For the OP's scenario, I'd use either Parental Controls (on Home versions of Windows) or Software Restriction Policy (on Professional). With Parental Controls, you can whitelist all the existing executables on the system in one swoop, it's a snap. Anything not already there, will require you to override.

To do this, you should create an Admin account and give it a password, then reduce all other accounts (including yours) to a Standard User. I think it would also be best to password-protect your own Standard User account, and create a separate Standard account for your noObs to use. That way they're not getting into YOUR stuff.

If you'd like to streamline the Admin'ing, I can vouch for this fingerprint reader: http://www.amazon.com/Eikon-Digital-.../dp/B001BCC0YA Once it's learned your fingerprint fairly well, you can just swipe a finger on UAC prompts. Works with both 32-bit and 64-bit Windows. I find my middle finger's the easiest one to use... sorry computer, nothing personal

It couldn't hurt to harden your security in other ways too, here are some tips I compiled: http://www.mechbgon.com/security

 

[Wyndru]

To lock them from installing sw, I've heard of people limiting access to common installers. I've tried this with varying success by manually limiting user access to the windows installer, although I believe there is a way to change where windows looks for the installer, so it can be bypassed via registry, so I lock it down so they can't access or have rights to that.
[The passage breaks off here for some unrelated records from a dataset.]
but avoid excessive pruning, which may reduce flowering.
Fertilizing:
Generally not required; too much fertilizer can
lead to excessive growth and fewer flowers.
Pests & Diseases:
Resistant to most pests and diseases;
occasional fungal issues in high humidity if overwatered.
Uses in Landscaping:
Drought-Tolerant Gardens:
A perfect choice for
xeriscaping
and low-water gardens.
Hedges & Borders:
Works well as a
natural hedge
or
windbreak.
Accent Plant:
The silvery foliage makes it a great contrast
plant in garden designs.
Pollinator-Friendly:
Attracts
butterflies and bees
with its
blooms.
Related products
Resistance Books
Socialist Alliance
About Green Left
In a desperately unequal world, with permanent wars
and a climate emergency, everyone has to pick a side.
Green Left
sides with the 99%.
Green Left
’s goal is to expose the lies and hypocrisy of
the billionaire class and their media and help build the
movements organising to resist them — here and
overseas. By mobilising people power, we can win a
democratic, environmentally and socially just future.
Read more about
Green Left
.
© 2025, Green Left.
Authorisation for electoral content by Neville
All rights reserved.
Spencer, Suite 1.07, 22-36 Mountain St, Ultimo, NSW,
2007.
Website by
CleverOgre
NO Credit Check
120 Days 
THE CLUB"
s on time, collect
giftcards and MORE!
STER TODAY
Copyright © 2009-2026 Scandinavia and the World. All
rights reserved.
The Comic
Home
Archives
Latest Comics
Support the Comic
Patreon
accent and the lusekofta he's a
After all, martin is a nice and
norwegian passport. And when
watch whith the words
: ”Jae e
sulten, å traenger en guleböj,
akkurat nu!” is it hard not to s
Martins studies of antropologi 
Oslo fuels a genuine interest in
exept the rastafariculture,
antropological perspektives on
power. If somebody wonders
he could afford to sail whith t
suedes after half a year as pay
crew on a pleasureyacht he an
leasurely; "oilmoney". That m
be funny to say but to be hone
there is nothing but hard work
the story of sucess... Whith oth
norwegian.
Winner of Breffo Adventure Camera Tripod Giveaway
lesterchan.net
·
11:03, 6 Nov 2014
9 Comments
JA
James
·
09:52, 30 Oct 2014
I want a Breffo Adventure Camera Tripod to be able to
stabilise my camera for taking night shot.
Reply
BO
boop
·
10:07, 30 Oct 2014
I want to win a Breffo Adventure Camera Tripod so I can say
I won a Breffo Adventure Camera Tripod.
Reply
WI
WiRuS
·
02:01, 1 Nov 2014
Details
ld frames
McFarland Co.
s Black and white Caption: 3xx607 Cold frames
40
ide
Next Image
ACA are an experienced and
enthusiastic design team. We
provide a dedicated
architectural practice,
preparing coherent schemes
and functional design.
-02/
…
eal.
Settings lockdown, I usually just lock them out of control panel, display properties, IE options, firefox settings (via an addon), setting the wallpaper, disable command prompt and the "run..." option, and a few other things. I do it all through the registry with a script, but it can be modified within group policy editor.

 

[Polraudio]

Use MMC to set a policy. you can chose everything they can/cannot do. I set my younger sisters up so limited all they have access to is the internet. They have no access to install programs, change background, resolution. They cant even access my computer, the only link that is on the start menu is documents. Everything else they try to gives them an error.

type mmc in run or in the search bar and hit enter. You may have to look up a tutorial on how to use it.

Note: This should work with XP, Vista, and Win7. Any version of either of them.